> The tasks:
(a) Please copy the nanotech labelling comments word for word, starting at the words "If you take" and ending after "the solution ...".
(b) Decide whether each statement agrees with the nanotech labelling comments. Answer yes or no for each, and quote the words that settle it.
(i) RFID tags would add less to the cost of weekly shopping.
(ii) When someone buys a pen or spray can, their address would be recorded against its nano label code.
(iii) The writer trusts governments to lower taxes if disposal costs fall.

>> START Passage shown

Nanotech labelling sounds expensive. With RFID becoming more popular with retaillers and suppliers, wouldn't it be easier to determine a product's origin by it's RFID tag? It'd be a little easier to circumvent, but, hey - it would add less $$ to the cost of your weekly shopping. You might expect the extra cost you pay on goods to be offset by a reduction in taxes collected for garbage disposal, but let's face it: the government will continue to tax you at the same (or probably higher) rate in the future. Any savings on disposal will be mostly ploughed into policing and enforcing the new rules about manufacturers taking care of their own wastage, and if there is any saving left over, why on earth would the government pass that on to you when there's so much red tape they could spend it on?A nice idea, but I don't trust governments to lower taxes - even if they could do so easily.
But first ... how does someone become responsible for someone else's actions (in this case, disposal of some article)? I mean REGARDLESS of who the people are (beyond parents and minors) and what the actions are, how is that metaphysically possible? It's not, so why would you try to impose legal possibility on metaphysical impossibility?
If you take my pencil and stab the guy driving the recycling truck with it, am I responsible for the stabbing? Will we use a nanolabel to find me so I can be carted off to jail instead of you?
This is not the solution ...
What about putting these nano tech labels in spray paint and marker pens. If that paint or marker ink is later found on a wall in the form of grafitti the company which manufactured it could be traced and charged for the clean up costs.
Better still each pen or spray can has individual nano labels in them and when someone purchases these items their address is recorded against that nano label code. If the marker ink or spray paint is found on a wall as grafitti you can charge the owner for the cleanup cost and whether or not it was them or the kid who vandalised the wall it will teach them not to vandalise things and to keep the pens/spray paint out of the hands of their kids.
Design disposal or reuse into the product.
Change from "dispose" to reccycle and I will change from negative to roger that.

>> END Passage shown
>> START Given entries

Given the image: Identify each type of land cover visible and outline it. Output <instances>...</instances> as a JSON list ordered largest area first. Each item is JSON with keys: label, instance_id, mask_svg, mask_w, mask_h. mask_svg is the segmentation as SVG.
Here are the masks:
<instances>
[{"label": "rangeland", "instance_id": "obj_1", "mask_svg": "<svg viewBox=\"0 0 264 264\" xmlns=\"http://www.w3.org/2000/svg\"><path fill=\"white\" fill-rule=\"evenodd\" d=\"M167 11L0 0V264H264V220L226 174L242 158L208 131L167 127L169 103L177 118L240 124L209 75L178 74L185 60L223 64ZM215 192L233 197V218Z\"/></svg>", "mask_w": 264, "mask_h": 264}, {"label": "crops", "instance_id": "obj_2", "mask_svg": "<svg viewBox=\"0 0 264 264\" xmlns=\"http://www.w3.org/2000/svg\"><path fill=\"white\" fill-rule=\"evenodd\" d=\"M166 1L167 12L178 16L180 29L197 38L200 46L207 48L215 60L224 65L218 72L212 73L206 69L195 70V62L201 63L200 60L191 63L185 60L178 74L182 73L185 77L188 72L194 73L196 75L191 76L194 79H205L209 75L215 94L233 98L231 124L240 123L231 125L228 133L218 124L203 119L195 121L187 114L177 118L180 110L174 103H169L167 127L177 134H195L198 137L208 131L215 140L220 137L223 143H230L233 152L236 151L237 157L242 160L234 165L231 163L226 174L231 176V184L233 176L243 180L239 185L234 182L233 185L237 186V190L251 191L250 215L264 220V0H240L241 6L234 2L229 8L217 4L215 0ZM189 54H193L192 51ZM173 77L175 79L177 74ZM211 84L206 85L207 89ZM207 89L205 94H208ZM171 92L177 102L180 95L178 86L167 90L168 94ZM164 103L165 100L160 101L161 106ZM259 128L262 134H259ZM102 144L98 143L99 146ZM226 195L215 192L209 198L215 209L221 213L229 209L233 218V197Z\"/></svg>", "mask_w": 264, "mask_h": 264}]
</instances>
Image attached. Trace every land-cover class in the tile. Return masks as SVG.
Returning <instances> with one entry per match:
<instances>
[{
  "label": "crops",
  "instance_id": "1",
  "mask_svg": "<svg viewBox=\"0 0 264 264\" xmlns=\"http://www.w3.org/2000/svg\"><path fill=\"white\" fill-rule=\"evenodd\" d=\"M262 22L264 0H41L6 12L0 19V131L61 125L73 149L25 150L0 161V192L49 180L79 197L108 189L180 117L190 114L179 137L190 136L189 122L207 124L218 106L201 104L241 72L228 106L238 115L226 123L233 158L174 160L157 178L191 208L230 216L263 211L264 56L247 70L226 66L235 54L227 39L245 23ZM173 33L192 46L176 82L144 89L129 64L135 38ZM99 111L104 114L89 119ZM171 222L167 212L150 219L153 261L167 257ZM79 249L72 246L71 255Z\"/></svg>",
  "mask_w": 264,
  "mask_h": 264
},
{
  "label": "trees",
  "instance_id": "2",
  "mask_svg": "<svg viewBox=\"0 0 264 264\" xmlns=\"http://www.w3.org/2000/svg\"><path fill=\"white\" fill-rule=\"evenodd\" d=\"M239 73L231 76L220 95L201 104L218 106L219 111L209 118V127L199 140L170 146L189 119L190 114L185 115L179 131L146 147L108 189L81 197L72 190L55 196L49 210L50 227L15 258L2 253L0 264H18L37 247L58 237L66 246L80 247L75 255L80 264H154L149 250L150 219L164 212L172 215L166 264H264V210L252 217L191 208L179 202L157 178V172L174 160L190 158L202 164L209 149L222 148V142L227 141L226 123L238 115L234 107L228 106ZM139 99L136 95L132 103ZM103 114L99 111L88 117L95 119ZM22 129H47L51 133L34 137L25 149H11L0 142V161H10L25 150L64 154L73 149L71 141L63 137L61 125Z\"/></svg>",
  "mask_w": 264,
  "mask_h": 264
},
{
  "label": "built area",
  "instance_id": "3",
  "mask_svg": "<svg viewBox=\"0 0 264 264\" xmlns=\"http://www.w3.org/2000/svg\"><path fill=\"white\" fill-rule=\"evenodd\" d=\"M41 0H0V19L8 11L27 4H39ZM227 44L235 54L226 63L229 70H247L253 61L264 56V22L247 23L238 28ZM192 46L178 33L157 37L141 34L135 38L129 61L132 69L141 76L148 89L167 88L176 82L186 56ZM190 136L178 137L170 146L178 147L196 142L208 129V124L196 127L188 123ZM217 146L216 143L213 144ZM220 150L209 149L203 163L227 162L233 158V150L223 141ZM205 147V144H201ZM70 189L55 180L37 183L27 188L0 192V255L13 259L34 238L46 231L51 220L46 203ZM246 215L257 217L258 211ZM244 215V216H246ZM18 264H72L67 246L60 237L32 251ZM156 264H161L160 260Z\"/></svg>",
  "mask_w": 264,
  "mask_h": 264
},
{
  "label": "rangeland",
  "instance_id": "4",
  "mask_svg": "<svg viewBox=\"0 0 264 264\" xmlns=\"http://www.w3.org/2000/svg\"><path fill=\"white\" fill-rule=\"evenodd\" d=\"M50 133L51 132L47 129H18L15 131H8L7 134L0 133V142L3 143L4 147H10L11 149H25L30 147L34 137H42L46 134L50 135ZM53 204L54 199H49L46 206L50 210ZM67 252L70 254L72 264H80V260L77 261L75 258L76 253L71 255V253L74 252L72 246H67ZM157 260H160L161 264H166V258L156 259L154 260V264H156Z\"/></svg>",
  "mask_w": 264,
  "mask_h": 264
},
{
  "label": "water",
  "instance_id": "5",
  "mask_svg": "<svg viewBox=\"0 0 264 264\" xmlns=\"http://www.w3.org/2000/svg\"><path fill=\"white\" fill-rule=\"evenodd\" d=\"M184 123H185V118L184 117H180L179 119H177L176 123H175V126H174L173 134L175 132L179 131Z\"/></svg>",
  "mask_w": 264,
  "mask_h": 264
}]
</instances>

>> END Given entries

> Correct answers:
(a)
If you take my pencil and stab the guy driving the recycling truck with it, am I responsible for the stabbing? Will we use a nanolabel to find me so I can be carted off to jail instead of you?
This is not the solution ...

(b)
(i) Yes: "it would add less $$ to the cost of your weekly shopping"
(ii) Yes: "when someone purchases these items their address is recorded against that nano label code"
(iii) No: "I don't trust governments to lower taxes - even if they could do so easily"